- Carbon, hydrogen and oxygen - Available from air and water and therefore in plentiful supply
- Nitrogen, phosphorus, potassium (a.k.a. potash) - The three macronutrients and the three elements you find in most packaged fertilizers
- Sulfur, calcium, and magnesium - Secondary nutrients
- Boron, cobalt, copper, iron, manganese, molybdenum and zinc - Micronutrients
- Every amino acid contains nitrogen.
- Every molecule making up every cell's membrane contains phosphorous (the membrane molecules are called phospholipids), and so does every molecule of ATP (the main energy source of all cells).
- Potassium makes up 1 percent to 2 percent of the weight of any plant and, as an ion in cells, is essential to metabolism.
If any of the macronutrients are missing or hard to obtain from the soil, this will limit the growth rate for the plant. In nature, the nitrogen, phosphorous and potassium often come from the decay of plants that have died. In the case of nitrogen, the recycling of nitrogen from dead to living plants is often the only source of nitrogen in the soil.

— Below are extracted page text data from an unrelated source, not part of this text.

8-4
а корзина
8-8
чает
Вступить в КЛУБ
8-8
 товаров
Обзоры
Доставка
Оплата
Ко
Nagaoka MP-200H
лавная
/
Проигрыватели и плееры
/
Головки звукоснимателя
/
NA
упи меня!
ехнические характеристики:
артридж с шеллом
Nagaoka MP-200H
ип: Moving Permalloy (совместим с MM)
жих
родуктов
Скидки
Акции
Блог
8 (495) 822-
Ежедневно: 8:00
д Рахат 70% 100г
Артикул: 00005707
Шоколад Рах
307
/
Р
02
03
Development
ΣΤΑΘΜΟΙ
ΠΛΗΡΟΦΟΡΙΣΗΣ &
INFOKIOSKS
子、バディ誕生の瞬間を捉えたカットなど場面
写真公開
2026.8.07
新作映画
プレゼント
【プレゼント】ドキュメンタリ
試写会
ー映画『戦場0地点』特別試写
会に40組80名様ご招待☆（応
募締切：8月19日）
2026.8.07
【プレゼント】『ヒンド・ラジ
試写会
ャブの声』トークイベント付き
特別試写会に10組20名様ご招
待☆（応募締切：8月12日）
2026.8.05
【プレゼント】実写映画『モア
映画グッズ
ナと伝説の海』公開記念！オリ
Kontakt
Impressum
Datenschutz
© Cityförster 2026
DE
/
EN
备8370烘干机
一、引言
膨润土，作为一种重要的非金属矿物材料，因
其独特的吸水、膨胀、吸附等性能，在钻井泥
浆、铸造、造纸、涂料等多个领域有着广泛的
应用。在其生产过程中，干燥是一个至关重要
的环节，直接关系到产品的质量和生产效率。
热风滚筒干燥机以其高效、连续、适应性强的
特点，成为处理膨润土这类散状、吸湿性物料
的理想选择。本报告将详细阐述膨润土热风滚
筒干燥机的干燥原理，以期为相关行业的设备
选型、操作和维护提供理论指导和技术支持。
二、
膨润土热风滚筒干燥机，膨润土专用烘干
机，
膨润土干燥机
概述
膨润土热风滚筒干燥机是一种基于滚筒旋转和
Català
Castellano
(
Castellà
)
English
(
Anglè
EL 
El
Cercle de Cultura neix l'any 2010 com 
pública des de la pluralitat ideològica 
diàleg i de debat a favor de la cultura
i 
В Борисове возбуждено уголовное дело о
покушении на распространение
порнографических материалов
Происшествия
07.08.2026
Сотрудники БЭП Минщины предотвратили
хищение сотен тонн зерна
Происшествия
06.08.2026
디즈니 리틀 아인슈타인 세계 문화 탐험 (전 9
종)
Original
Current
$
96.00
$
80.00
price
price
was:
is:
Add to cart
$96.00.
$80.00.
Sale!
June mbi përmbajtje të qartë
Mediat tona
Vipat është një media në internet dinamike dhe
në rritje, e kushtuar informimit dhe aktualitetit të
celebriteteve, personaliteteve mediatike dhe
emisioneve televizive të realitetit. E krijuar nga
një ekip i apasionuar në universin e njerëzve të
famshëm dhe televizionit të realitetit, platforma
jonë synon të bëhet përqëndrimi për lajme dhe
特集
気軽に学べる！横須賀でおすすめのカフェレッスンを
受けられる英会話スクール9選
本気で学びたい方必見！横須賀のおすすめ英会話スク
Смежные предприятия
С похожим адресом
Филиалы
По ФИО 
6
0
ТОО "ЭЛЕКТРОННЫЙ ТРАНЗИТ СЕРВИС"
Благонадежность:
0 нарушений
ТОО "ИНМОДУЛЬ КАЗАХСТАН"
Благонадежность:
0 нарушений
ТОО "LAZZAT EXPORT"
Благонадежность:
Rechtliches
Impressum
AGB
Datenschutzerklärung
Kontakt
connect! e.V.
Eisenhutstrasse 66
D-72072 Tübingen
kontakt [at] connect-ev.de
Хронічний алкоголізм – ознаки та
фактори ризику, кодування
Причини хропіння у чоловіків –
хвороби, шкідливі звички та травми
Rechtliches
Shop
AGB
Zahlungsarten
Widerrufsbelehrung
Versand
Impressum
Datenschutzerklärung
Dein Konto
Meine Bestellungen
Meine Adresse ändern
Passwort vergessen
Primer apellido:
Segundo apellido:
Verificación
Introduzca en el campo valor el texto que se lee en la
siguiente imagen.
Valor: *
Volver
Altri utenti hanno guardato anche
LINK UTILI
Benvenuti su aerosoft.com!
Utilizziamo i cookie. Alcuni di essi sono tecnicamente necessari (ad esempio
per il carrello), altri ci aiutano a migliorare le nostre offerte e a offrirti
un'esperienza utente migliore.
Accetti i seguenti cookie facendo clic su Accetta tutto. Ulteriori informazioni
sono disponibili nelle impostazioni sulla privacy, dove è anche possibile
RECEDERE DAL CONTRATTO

To make plants grow faster, what you need to do is supply the elements that the plants need in readily available forms. That is the goal of fertilizer. Most fertilizers supply just nitrogen, phosphorus and potassium because the other chemicals are needed in much lower quantities and are generally available in most soils. Nitrogen, phosphorus and potassium availability is the big limit to growth.
The numbers on a bag of fertilizer tell you the percentages of available nitrogen, phosphorus and potassium found in the bag. So 12-8-10 fertilizer has 12-percent nitrogen, 8-percent phosphorous and 10-percent potassium. In a 100-pound bag, therefore, 12 pounds is nitrogen, 8 pounds is phosphorous and 10 pounds is potassium. The other 70 pounds is known as ballast and has no value to the plants.
So why don't people need fertilizer to grow? Because we get everything we need from the plants we eat or from the meat of animals that ate plants. Plants are factories that do all of the work to process the basic elements of life and make them available to us.